◆ Task directions:
Everything in the listing below must be set down again exactly, apart from the pictures.
****************
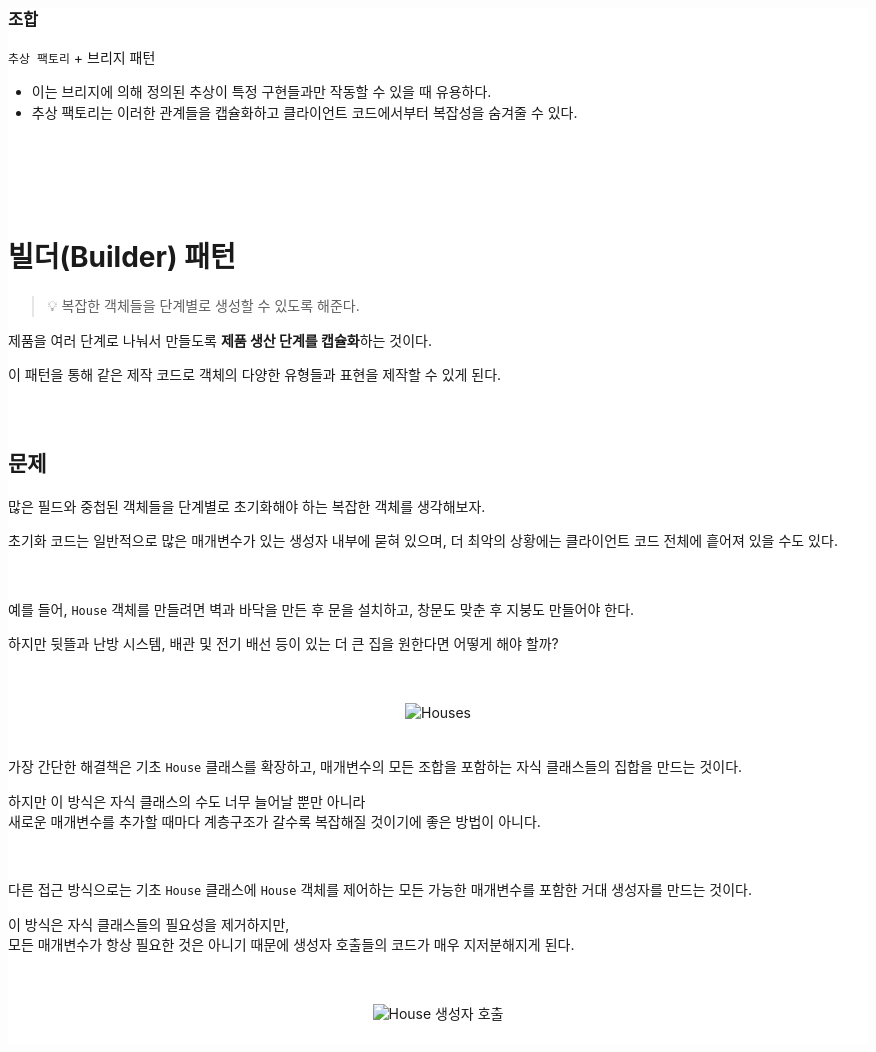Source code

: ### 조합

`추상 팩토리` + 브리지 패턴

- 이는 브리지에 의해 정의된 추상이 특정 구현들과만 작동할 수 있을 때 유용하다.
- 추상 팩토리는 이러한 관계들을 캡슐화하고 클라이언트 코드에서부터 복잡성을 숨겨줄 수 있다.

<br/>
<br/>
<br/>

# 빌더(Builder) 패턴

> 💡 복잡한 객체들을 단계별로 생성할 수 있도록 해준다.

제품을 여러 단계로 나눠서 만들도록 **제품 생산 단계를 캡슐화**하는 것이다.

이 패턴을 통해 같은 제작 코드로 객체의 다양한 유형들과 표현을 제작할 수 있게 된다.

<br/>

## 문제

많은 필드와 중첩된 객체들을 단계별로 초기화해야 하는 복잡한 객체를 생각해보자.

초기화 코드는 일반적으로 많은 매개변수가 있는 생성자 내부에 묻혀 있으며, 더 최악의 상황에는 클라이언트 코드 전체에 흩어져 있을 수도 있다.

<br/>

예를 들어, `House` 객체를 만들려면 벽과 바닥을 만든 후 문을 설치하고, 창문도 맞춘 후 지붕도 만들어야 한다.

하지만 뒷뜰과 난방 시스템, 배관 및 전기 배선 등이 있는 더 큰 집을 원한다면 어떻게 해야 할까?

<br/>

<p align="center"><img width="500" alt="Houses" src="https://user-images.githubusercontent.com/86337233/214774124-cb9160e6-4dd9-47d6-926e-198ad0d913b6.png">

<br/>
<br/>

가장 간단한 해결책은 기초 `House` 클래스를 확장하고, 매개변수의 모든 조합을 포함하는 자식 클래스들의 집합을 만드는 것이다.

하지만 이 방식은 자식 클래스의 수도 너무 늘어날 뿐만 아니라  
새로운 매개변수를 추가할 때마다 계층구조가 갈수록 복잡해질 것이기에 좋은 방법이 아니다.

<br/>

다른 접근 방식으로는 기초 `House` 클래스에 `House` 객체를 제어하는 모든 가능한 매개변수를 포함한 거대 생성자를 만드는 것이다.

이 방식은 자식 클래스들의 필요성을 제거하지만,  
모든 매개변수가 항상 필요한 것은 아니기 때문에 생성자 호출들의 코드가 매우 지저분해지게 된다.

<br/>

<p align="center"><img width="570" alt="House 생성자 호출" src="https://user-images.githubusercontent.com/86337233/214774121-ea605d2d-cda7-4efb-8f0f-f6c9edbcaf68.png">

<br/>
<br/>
****************
◆ Solution below:
Source code

: ### 조합

`추상 팩토리` + 브리지 패턴

- 이는 브리지에 의해 정의된 추상이 특정 구현들과만 작동할 수 있을 때 유용하다.
- 추상 팩토리는 이러한 관계들을 캡슐화하고 클라이언트 코드에서부터 복잡성을 숨겨줄 수 있다.

<br/>
<br/>
<br/>

# 빌더(Builder) 패턴

> 💡 복잡한 객체들을 단계별로 생성할 수 있도록 해준다.

제품을 여러 단계로 나눠서 만들도록 **제품 생산 단계를 캡슐화**하는 것이다.

이 패턴을 통해 같은 제작 코드로 객체의 다양한 유형들과 표현을 제작할 수 있게 된다.

<br/>

## 문제

많은 필드와 중첩된 객체들을 단계별로 초기화해야 하는 복잡한 객체를 생각해보자.

초기화 코드는 일반적으로 많은 매개변수가 있는 생성자 내부에 묻혀 있으며, 더 최악의 상황에는 클라이언트 코드 전체에 흩어져 있을 수도 있다.

<br/>

예를 들어, `House` 객체를 만들려면 벽과 바닥을 만든 후 문을 설치하고, 창문도 맞춘 후 지붕도 만들어야 한다.

하지만 뒷뜰과 난방 시스템, 배관 및 전기 배선 등이 있는 더 큰 집을 원한다면 어떻게 해야 할까?

<br/>

<p align="center"><img width="500" alt="Houses" src="https://user-images.githubusercontent.com/86337233/214774124-cb9160e6-4dd9-47d6-926e-198ad0d913b6.png">

<br/>
<br/>

가장 간단한 해결책은 기초 `House` 클래스를 확장하고, 매개변수의 모든 조합을 포함하는 자식 클래스들의 집합을 만드는 것이다.

하지만 이 방식은 자식 클래스의 수도 너무 늘어날 뿐만 아니라  
새로운 매개변수를 추가할 때마다 계층구조가 갈수록 복잡해질 것이기에 좋은 방법이 아니다.

<br/>

다른 접근 방식으로는 기초 `House` 클래스에 `House` 객체를 제어하는 모든 가능한 매개변수를 포함한 거대 생성자를 만드는 것이다.

이 방식은 자식 클래스들의 필요성을 제거하지만,  
모든 매개변수가 항상 필요한 것은 아니기 때문에 생성자 호출들의 코드가 매우 지저분해지게 된다.

<br/>

<p align="center"><img width="570" alt="House 생성자 호출" src="https://user-images.githubusercontent.com/86337233/214774121-ea605d2d-cda7-4efb-8f0f-f6c9edbcaf68.png">

<br/>
<br/>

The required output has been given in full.